### TASK GOAL
In the entries below, some lines hold the string "proposition"; please say how many, giving the number and nothing else.

^^^^^^^^

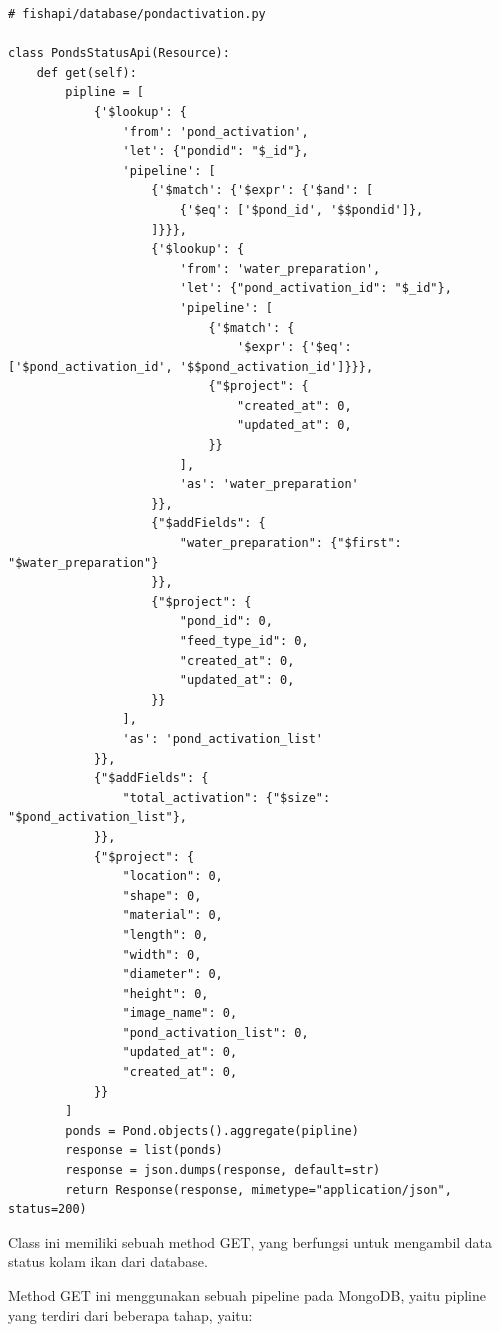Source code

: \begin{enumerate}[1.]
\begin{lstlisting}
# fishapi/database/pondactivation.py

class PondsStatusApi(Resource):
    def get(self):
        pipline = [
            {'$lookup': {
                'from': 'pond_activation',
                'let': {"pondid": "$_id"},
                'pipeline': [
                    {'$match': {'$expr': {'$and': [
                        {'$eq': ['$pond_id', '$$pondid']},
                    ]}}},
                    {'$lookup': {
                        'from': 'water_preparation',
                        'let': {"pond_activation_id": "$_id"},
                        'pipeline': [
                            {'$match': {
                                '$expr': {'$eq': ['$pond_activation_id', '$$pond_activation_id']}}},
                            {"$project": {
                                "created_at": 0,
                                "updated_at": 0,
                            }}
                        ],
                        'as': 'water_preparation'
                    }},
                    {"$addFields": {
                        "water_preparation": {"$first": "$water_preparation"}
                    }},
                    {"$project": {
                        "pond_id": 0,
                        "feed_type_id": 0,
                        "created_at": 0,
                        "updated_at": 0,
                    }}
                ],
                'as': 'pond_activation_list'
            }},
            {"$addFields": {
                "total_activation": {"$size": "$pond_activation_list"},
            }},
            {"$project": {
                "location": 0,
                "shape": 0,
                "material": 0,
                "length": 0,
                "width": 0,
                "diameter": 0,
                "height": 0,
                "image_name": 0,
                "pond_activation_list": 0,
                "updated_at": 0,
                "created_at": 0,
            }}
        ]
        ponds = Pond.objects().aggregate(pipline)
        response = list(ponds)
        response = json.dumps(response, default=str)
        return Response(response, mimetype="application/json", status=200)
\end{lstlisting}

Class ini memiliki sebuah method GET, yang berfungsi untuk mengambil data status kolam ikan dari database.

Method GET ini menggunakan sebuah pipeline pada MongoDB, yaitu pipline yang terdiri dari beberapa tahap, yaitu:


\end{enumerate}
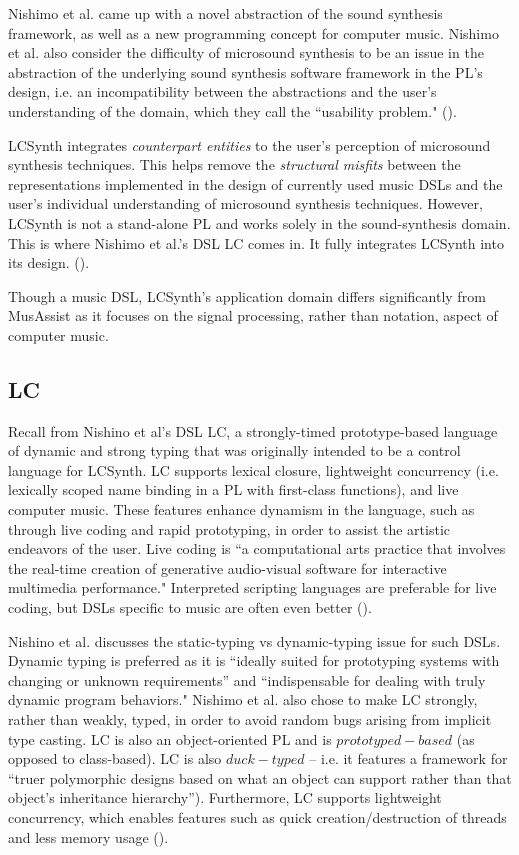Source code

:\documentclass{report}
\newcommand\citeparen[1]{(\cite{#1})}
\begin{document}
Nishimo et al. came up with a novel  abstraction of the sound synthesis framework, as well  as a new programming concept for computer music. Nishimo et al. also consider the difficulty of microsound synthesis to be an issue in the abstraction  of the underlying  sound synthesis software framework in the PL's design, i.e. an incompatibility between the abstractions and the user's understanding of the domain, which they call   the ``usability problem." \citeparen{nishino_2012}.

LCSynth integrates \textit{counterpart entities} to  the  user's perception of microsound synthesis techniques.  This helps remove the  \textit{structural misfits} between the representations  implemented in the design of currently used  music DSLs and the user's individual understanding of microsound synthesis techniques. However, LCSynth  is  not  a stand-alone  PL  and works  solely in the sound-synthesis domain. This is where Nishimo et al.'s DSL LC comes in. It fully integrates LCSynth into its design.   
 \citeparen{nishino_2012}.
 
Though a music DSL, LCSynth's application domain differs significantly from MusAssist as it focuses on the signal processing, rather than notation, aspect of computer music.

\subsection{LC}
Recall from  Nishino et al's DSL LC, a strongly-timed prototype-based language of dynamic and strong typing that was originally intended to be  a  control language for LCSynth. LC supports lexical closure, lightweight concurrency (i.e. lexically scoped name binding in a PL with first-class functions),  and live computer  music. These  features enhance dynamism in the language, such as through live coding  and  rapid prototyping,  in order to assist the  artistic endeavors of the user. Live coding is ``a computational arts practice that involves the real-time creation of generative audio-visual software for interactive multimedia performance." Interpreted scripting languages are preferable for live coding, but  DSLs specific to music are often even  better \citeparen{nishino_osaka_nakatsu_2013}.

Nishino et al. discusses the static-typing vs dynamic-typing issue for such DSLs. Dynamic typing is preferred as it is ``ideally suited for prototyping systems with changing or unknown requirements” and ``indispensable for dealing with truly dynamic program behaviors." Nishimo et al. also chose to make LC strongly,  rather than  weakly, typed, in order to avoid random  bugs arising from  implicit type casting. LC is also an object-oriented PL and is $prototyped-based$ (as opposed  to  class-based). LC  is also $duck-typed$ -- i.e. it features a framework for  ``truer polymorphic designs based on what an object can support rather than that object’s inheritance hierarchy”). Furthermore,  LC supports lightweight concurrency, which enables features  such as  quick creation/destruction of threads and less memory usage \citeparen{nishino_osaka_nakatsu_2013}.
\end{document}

^^^^^^^^

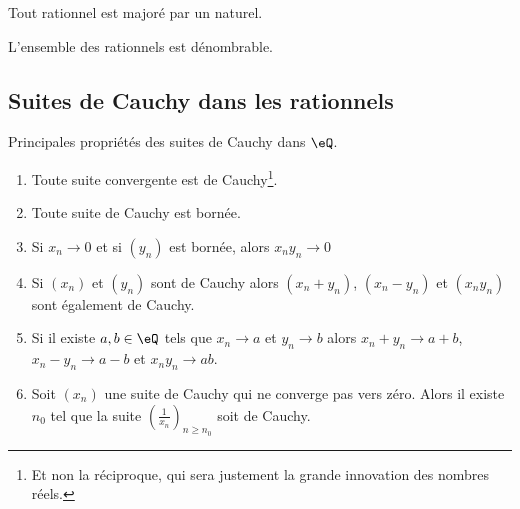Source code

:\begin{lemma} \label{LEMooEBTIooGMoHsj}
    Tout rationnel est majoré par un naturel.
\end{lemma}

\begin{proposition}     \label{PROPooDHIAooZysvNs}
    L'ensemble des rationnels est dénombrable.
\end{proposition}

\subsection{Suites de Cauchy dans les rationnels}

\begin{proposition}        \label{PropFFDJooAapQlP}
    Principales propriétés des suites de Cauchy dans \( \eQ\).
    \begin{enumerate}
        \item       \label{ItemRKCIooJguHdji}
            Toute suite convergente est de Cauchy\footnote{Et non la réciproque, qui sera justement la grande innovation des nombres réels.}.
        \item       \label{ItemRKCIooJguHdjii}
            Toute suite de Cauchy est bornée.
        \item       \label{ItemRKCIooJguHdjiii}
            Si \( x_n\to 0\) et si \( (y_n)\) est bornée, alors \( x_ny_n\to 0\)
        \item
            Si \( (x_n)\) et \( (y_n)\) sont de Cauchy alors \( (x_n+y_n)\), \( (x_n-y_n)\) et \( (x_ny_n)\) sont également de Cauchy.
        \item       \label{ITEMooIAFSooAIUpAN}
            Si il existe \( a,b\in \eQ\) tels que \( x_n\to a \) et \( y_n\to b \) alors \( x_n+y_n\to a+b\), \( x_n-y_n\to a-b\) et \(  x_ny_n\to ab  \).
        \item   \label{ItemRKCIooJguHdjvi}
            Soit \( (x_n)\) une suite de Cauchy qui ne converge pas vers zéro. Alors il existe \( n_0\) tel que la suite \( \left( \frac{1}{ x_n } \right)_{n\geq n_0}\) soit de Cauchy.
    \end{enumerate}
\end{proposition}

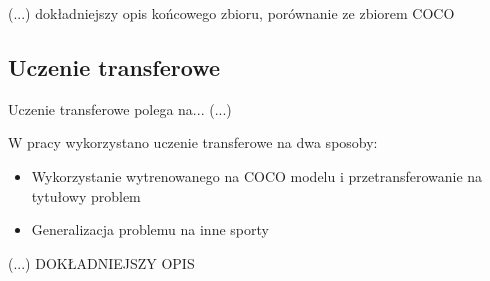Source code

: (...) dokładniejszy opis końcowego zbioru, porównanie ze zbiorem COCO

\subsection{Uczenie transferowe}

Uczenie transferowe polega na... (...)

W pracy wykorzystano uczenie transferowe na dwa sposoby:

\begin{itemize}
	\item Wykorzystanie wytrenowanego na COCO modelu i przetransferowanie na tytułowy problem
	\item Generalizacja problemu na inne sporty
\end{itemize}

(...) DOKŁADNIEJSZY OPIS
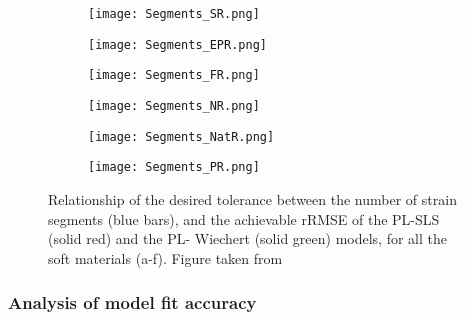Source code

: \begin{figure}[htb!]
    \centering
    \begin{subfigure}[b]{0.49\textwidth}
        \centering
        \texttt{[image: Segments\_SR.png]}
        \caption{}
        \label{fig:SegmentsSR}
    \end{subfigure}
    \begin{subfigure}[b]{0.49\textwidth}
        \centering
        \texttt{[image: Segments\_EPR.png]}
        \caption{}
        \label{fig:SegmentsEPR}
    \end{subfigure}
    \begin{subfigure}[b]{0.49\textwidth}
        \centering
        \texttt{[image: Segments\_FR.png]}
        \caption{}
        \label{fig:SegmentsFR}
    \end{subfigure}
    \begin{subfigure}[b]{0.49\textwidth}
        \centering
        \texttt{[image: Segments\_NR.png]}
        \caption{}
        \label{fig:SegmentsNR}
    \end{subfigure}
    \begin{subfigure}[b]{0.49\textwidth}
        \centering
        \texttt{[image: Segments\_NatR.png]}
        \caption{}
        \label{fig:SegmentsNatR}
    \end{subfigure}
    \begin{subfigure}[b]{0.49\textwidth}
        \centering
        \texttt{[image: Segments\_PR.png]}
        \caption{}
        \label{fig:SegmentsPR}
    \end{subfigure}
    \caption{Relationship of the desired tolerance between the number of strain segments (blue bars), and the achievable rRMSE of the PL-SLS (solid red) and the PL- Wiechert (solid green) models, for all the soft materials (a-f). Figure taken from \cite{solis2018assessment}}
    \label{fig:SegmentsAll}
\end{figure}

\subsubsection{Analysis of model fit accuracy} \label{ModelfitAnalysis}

^^^^^^^^

### EXERCISE RESPONSE
4